Silence vertigineux, silence mozartien qui est encore du Mozart, quand la jolie caissière lui offrit un bonbon pour la route en lui rendant sa carte bancaire. Un joli bonbon de jolie caissière, le refuser serait une faute de goût, une fausse note.

-c’est presque aussi fort que Coriolan !

Silence prodigieux. Comme après du Beethoven.

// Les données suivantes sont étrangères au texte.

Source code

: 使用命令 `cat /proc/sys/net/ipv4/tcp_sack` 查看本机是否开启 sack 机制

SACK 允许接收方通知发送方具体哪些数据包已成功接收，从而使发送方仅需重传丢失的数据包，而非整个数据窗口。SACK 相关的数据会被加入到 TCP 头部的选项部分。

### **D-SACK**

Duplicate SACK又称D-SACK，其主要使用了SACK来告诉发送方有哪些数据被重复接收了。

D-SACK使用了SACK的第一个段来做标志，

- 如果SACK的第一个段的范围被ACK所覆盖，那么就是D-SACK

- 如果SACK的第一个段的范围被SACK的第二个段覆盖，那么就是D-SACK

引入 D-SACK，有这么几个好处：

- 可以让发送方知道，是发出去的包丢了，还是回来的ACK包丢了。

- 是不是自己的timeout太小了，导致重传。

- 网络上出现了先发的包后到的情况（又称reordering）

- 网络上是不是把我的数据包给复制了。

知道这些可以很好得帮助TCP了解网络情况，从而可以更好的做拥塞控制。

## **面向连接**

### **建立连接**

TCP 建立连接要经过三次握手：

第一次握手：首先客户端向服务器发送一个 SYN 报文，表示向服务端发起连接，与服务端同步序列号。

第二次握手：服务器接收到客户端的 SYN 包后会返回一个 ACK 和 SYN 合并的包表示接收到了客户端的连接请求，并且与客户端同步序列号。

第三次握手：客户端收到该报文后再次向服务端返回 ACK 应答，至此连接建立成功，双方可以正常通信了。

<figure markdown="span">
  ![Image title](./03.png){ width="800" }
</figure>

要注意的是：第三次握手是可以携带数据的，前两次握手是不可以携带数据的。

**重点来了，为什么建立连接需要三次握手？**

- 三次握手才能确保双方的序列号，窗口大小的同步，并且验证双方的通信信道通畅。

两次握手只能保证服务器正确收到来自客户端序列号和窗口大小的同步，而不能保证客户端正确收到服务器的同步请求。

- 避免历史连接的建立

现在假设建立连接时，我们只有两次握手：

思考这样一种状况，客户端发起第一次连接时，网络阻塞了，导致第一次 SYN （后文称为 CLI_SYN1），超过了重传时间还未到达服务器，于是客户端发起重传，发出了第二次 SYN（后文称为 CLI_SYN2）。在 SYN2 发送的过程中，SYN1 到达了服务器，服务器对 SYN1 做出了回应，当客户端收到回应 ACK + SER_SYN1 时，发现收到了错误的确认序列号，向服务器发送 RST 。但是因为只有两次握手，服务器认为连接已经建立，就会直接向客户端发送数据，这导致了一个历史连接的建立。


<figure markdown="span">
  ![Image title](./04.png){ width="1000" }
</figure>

Mais la réponse vint quand même :

« -à bientôt Monsieur, et même si je ne comprends pas votre remarque, félicitations pour avoir choisi notre crêperie », termina sans sourire la serveuse, qui regardait à présent sa caisse.

Il se dirigea vers la sortie, en déshabilla son bonbon de la papillote dorée. Et hop ! Direction la bouche. Il piquait. Bonne menthe ne peut mentir.

Dufilet ouvrit la porte. En haut à gauche, un cadre, représentant un raton-laveur. Et à droite, un cadre emprisonnait un gorille.

Ca fait très mal, un bonbon piquant qui déchire la trachée artère.

En grande pompe que le taxi vert emmena le Commissaire jusqu’au cabinet médical. Visage écarlate, il suffoquait comme un poisson hors du bocal, toussait par quintes, et se montrait incapable de prononcer un seul mot.

Le rouge et le vert, exactement comme la jolie robe de la serveuse mozartienne.